Ao juntarem canetas, energia e criatividade, as autoras queriam criar leitores, despertar o mais cedo possível o prazer da leitura. A crise e o desemprego continuam fora do alinhamento. “Chamamos a atenção para aquilo que vale a pena, que abra horizontes. Nunca, mas nunca estamos a chamar a atenção para o que afecta de forma negativa o quotidiano dos nossos leitores”, refere Isabel Alçada, ex-ministra da Educação.

Talvez por isso os antigos leitores, agora crescidos, tenham presas na memória as histórias das gémeas (Teresa e Luísa), do João, do Pedro e do Chico.

“Aconteceu algo engraçado no comboio. Encontrei outra escritora com quem vinha a conversar e, de repente, salta uma passageira que ia na mesma carruagem a dizer que tinha estado a ouvir a nossa conversa. Não resistiu a dizer que era professora de Arquitectura, que começou a ler com os livros de ‘Uma Aventura’ quando era pequena, que foi assim que encontrou o gosto pela leitura e que agora já são os seus filhos que os lêem”, conta, emocionada, Ana Maria Magalhães.

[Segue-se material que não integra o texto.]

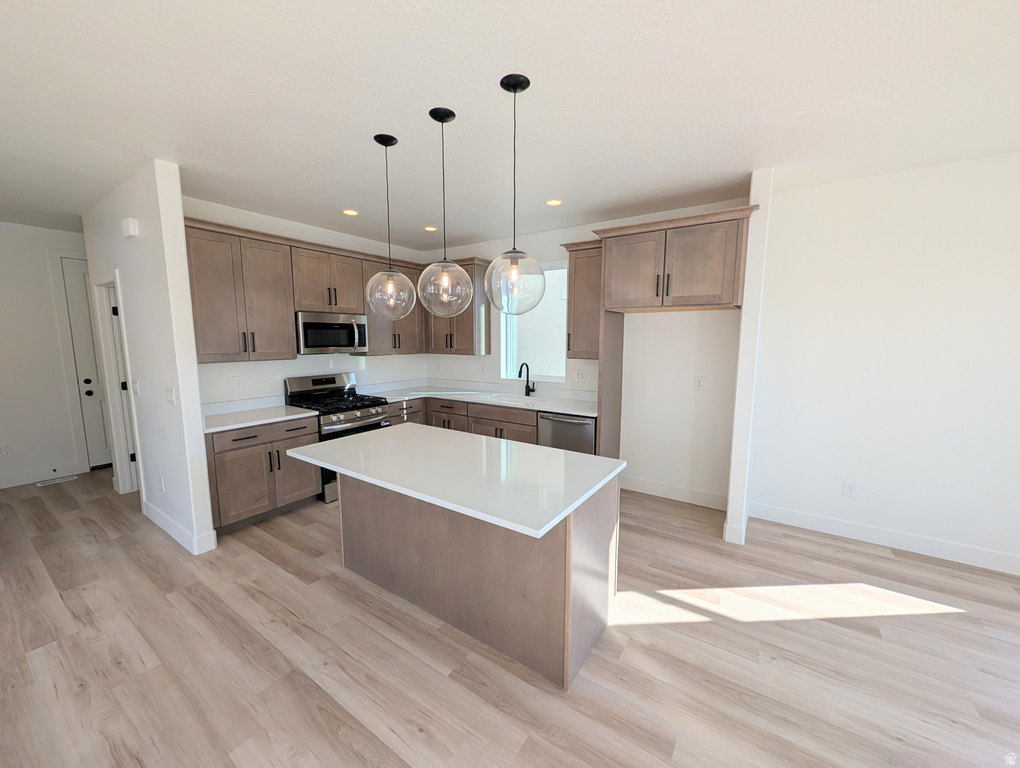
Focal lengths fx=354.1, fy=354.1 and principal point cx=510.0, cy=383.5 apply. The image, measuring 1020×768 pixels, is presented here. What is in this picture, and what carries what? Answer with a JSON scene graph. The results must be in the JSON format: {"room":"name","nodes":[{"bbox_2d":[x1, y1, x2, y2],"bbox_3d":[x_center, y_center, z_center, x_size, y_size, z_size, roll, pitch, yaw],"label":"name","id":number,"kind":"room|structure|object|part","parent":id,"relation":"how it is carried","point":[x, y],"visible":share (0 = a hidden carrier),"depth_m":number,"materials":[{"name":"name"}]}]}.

Mas os filhos dos tempos actuais não vivem sem as novas tecnologias. Uma realidade que não passou ao lado das autoras. “Seria um absurdo já que são os mais novos quem tem mais apetência e mais facilidade nesse campo”, refere Alçada.

Ainda assim, não são as personagens que mudam. “O que está diferente é o ritmo em que vivemos. O ritmo das nossas histórias mais recentes é mais acelerado. Depois, introduzimos as novas tecnologias de uma forma natural”, complementa Magalhães.

Críticas ao Plano Nacional de Leitura
Co-responsáveis pela criação de muitos novos leitores em Portugal nas últimas três décadas, Ana Maria Magalhães e Isabel Alçada não se coíbem de esgrimir críticas às alterações do Plano Nacional de Leitura (PNL).

Isabel Alçada, antecessora de Nuno Crato no Ministério da Educação, esteve na génese do PNL. O plano “provocou uma intensificação da leitura em vários contextos, propondo leituras diárias no pré-escolar e primeiro ciclo e semanais nos restantes, com livros que interessavam aos potenciais leitores”.

Mas a antiga ministra critica as mudanças recentes no PLN. Antes, diz, os professores tinham mais possibilidades de escolher um conjunto de livros adaptados aos seus alunos.

“Neste momento, há uma orientação com a qual não concordo que tem a ver com o estabelecimento de metas de aprendizagem que indicam um conjunto muito limitado de obras obrigatórias. É um retrocesso porque o importante é que a escolha seja feita em função dos interesses daqueles que vão ler”, diz.

Opinião partilhada pela colega de “aventuras”. “Leituras a martelo que os alunos acham uma maçada podem ter vários efeitos. É um retrocesso estar a obrigar as pessoas a ler livros que eventualmente não lhes interessam nada. Porque as crianças têm personalidades variadas, cada turma tem uma dinâmica própria. Cheguei a ter cinco turmas e a ter de escolher cinco livros diferentes para leitura”, critica Ana Maria Magalhães, que foi professora durante 39 anos.

“Costumo dizer que a escola, às vezes, parece querer fazer uma coisa que todos temos terror: clonagem. Parece querer fazer um molde e enfiar as crianças e a juventude toda no mesmo molde. Isso não é possível, nem desejável. O mundo oferece mil hipóteses para uma Humanidade muito diversa e, depois, queremos meter todos a estudar as mesmas coisas, o que é um disparate”, remata.